ASSIGNMENT →
Take the data that sits below and write it out again exactly.

AVAILABLE DATA →
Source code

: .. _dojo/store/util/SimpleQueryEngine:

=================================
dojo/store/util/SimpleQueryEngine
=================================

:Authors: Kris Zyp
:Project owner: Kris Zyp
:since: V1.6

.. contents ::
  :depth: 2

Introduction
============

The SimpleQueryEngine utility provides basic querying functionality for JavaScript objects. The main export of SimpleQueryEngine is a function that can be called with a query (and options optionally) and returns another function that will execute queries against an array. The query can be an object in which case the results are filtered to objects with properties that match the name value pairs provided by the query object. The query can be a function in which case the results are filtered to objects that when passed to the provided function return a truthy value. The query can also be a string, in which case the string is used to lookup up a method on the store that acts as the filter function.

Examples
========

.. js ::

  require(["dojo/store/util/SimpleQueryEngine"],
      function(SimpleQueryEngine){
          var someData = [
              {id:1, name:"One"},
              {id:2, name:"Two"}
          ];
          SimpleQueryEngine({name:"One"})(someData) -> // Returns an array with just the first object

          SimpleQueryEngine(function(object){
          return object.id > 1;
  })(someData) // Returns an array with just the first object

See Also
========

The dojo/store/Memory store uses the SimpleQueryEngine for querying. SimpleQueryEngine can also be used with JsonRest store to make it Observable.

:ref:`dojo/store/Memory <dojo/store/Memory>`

RESPONSE FOR THIS EXERCISE →
Source code

: .. _dojo/store/util/SimpleQueryEngine:

=================================
dojo/store/util/SimpleQueryEngine
=================================

:Authors: Kris Zyp
:Project owner: Kris Zyp
:since: V1.6

.. contents ::
  :depth: 2

Introduction
============

The SimpleQueryEngine utility provides basic querying functionality for JavaScript objects. The main export of SimpleQueryEngine is a function that can be called with a query (and options optionally) and returns another function that will execute queries against an array. The query can be an object in which case the results are filtered to objects with properties that match the name value pairs provided by the query object. The query can be a function in which case the results are filtered to objects that when passed to the provided function return a truthy value. The query can also be a string, in which case the string is used to lookup up a method on the store that acts as the filter function.

Examples
========

.. js ::

  require(["dojo/store/util/SimpleQueryEngine"],
      function(SimpleQueryEngine){
          var someData = [
              {id:1, name:"One"},
              {id:2, name:"Two"}
          ];
          SimpleQueryEngine({name:"One"})(someData) -> // Returns an array with just the first object

          SimpleQueryEngine(function(object){
          return object.id > 1;
  })(someData) // Returns an array with just the first object

See Also
========

The dojo/store/Memory store uses the SimpleQueryEngine for querying. SimpleQueryEngine can also be used with JsonRest store to make it Observable.

:ref:`dojo/store/Memory <dojo/store/Memory>`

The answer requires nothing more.